No local do incêndio está construída uma parte da Universidade de Nova York, onde consta a inscrição: “Neste lugar, em 25 de março de 1911, 146 trabalhadores perderam suas vidas no incêndio da Companhia de Blusas Triangle. Deste martírio resultaram novos conceitos de responsabilidade social e legislação do trabalho que ajudaram a tornar as condições de trabalho as melhores do mundo.”

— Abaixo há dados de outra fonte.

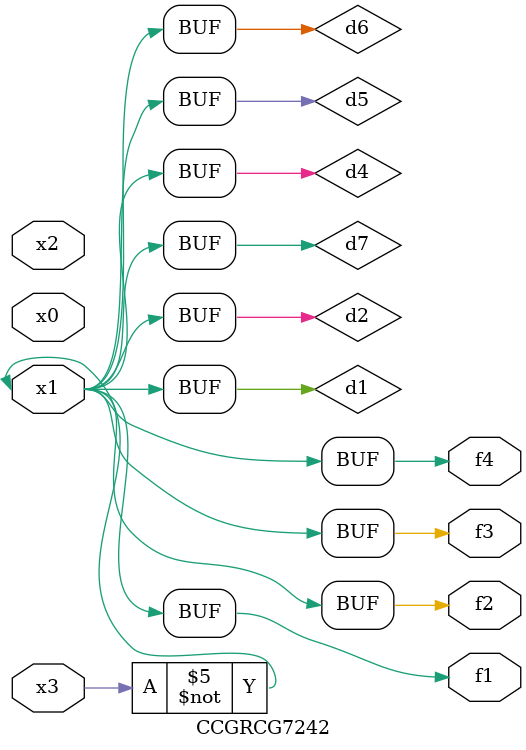
<source format=v>
module CCGRCG7242(
	input x0, x1, x2, x3,
	output f1, f2, f3, f4
);

	wire d1, d2, d3, d4, d5, d6, d7;

	not (d1, x3);
	buf (d2, x1);
	xnor (d3, d1, d2);
	nor (d4, d1);
	buf (d5, d1, d2);
	buf (d6, d4, d5);
	nand (d7, d4);
	assign f1 = d6;
	assign f2 = d7;
	assign f3 = d6;
	assign f4 = d6;
endmodule

</source>
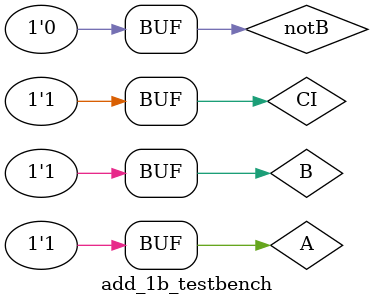
<source format=sv>
module add_1b(S, CO, CI, A, B);
input  A;
input B;
input CI;
output S;
output CO;

wire x, y, z;

and and1 (x, A, B);
and and2 (y, B, CI);
and and3 (z, A, CI);

or or1(CO, x, y, z);
xor xor1 (S, A, B, CI);

endmodule

module add_1b_testbench;

	wire S, CO;
	reg A, B, CI;
	reg notB;
	
	not (notB, B);
	
	parameter ClockDelay = 100;
	
	add_1b dut (.S, .CO, .CI, .A, .B(B));
	
//	tests add	
	initial begin
		A = 0; B = 0; CI = 0; #(ClockDelay);
		A = 0; B = 0; CI = 1; #(ClockDelay);
		A = 0; B = 1; CI = 0; #(ClockDelay);
		A = 0; B = 1; CI = 1; #(ClockDelay);
		A = 1; B = 0; CI = 0; #(ClockDelay);
		A = 1; B = 0; CI = 1; #(ClockDelay);
		A = 1; B = 1; CI = 0; #(ClockDelay);
		A = 1; B = 1; CI = 1; #(ClockDelay);
	end

endmodule
</source>
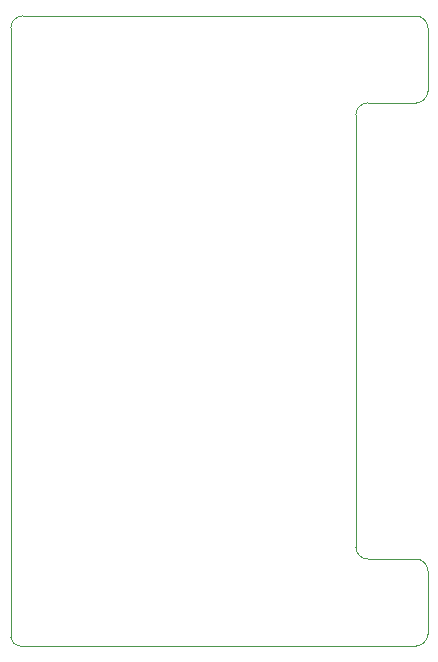
<source format=gm1>
%TF.GenerationSoftware,KiCad,Pcbnew,9.0.4*%
%TF.CreationDate,2025-09-23T18:33:03+01:00*%
%TF.ProjectId,Breadboard Power Supply,42726561-6462-46f6-9172-6420506f7765,v1.0*%
%TF.SameCoordinates,Original*%
%TF.FileFunction,Profile,NP*%
%FSLAX46Y46*%
G04 Gerber Fmt 4.6, Leading zero omitted, Abs format (unit mm)*
G04 Created by KiCad (PCBNEW 9.0.4) date 2025-09-23 18:33:03*
%MOMM*%
%LPD*%
G01*
G04 APERTURE LIST*
%TA.AperFunction,Profile*%
%ADD10C,0.050000*%
%TD*%
G04 APERTURE END LIST*
D10*
X162915600Y-113792000D02*
X158851600Y-113792000D01*
X163931600Y-120142000D02*
X163931600Y-114808000D01*
X163931600Y-74168000D02*
X163931600Y-68834000D01*
X162915600Y-113792000D02*
G75*
G02*
X163931600Y-114808000I0J-1016000D01*
G01*
X158851600Y-113792000D02*
G75*
G02*
X157835600Y-112776000I0J1016000D01*
G01*
X162915600Y-67818000D02*
X129641600Y-67818000D01*
X129387600Y-121158000D02*
G75*
G02*
X128625600Y-120396000I0J762000D01*
G01*
X128625600Y-68834000D02*
X128625600Y-120396000D01*
X157835600Y-112776000D02*
X157835600Y-76200000D01*
X129387600Y-121158000D02*
X162915600Y-121158000D01*
X163931600Y-120142000D02*
G75*
G02*
X162915600Y-121158000I-1016000J0D01*
G01*
X163931600Y-74168000D02*
G75*
G02*
X162915600Y-75184000I-1016000J0D01*
G01*
X128625600Y-68834000D02*
G75*
G02*
X129641600Y-67818000I1016000J0D01*
G01*
X158851600Y-75184000D02*
X162915600Y-75184000D01*
X157835600Y-76200000D02*
G75*
G02*
X158851600Y-75184000I1016000J0D01*
G01*
X162915600Y-67818000D02*
G75*
G02*
X163931600Y-68834000I0J-1016000D01*
G01*
M02*

</source>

Segundo Eva Blay, é muito provável que o sacrifício das trabalhadoras da Triangle tenha se incorporado ao imaginário coletivo da comemoração do Dia Internacional da Mulher pela luta por elas travada. Mas o processo de instituição de uma data comemorativa já vinha sendo elaborado pelas socialistas americanas e européias há alguns tempo, e foi confirmado com a proposta de Clara Zetkin em 1910.

Para Vito Giannotti, derrubar o mito de origem da data 8 de Março não implica desvalorizar o significado histórico que este adquiriu. “Muito ao contrário. Significa retomar a verdade dos fatos que são suficientemente ricos de significado e que carregam toda a luta da mulher no caminho da sua libertação. Significa enriquecer a comemoração desse dia com a retomada de seu sentido original”, diz.


Texto de Cláudio Gonzalez, publicado originalmente no Diário Vermelho, em 8/3/2006.